*** Task material ***

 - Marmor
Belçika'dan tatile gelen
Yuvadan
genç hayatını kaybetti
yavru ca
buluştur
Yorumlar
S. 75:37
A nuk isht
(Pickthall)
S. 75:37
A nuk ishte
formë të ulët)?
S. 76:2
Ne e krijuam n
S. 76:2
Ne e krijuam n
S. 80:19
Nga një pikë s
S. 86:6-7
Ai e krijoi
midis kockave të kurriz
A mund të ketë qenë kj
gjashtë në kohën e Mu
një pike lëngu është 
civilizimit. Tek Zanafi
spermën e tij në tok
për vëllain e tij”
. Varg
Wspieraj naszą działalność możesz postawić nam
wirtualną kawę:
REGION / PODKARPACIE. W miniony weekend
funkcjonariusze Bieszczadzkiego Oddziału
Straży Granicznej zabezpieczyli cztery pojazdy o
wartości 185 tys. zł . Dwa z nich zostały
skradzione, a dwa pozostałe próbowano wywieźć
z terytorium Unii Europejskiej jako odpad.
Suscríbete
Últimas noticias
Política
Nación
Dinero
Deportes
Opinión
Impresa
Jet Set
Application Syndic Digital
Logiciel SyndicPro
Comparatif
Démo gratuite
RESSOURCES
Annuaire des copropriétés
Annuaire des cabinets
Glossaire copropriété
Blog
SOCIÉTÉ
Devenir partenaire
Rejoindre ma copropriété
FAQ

*** End of Task material ***
*** Task material ***

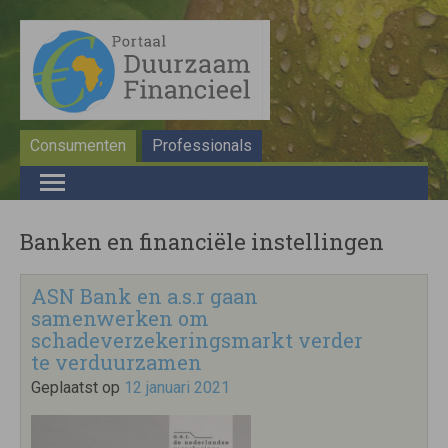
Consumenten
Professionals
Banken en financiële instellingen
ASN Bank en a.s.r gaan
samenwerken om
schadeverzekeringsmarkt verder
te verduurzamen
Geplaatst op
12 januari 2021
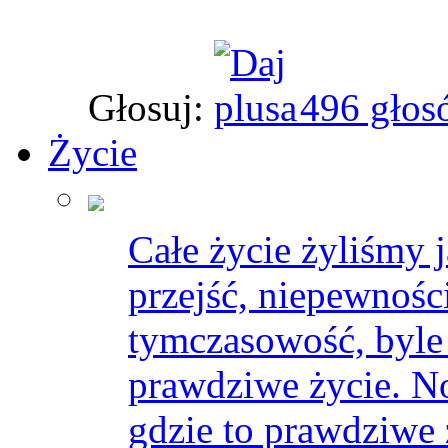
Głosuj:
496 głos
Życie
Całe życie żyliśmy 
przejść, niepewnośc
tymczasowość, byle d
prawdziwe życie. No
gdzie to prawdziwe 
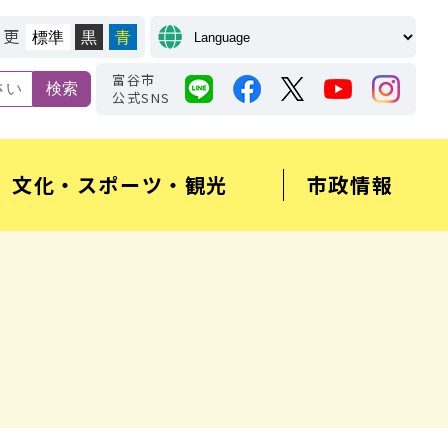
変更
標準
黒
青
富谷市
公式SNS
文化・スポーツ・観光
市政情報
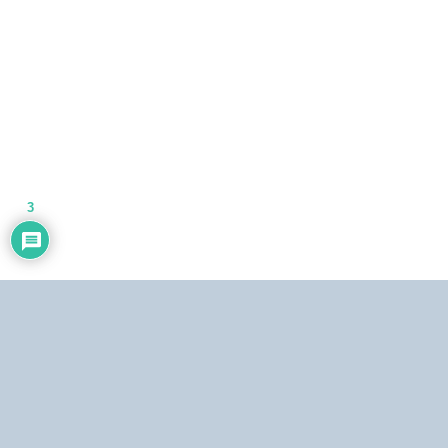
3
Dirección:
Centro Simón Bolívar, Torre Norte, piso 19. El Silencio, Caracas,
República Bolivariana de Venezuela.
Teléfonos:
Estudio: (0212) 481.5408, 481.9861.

*** End of Task material ***

Please render everything from the line containing "Consumenten" down to the line containing "Estudio: (0212) 481.5408, 481.9861." as a numbered list, omitting blank lines and leaving out the pictures.

1. Consumenten
2. Professionals
3. Banken en financiële instellingen
4. ASN Bank en a.s.r gaan
5. samenwerken om
6. schadeverzekeringsmarkt verder
7. te verduurzamen
8. Geplaatst op
9. 12 januari 2021
10. Głosuj:
11. 496 głos
12. Życie
13. Całe życie żyliśmy 
14. przejść, niepewnośc
15. tymczasowość, byle d
16. prawdziwe życie. No
17. gdzie to prawdziwe 
18. 変更
19. 標準
20. 黒
21. 青
22. 富谷市
23. 公式SNS
24. 文化・スポーツ・観光
25. 市政情報
26. 3
27. Dirección:
28. Centro Simón Bolívar, Torre Norte, piso 19. El Silencio, Caracas,
29. República Bolivariana de Venezuela.
30. Teléfonos:
31. Estudio: (0212) 481.5408, 481.9861.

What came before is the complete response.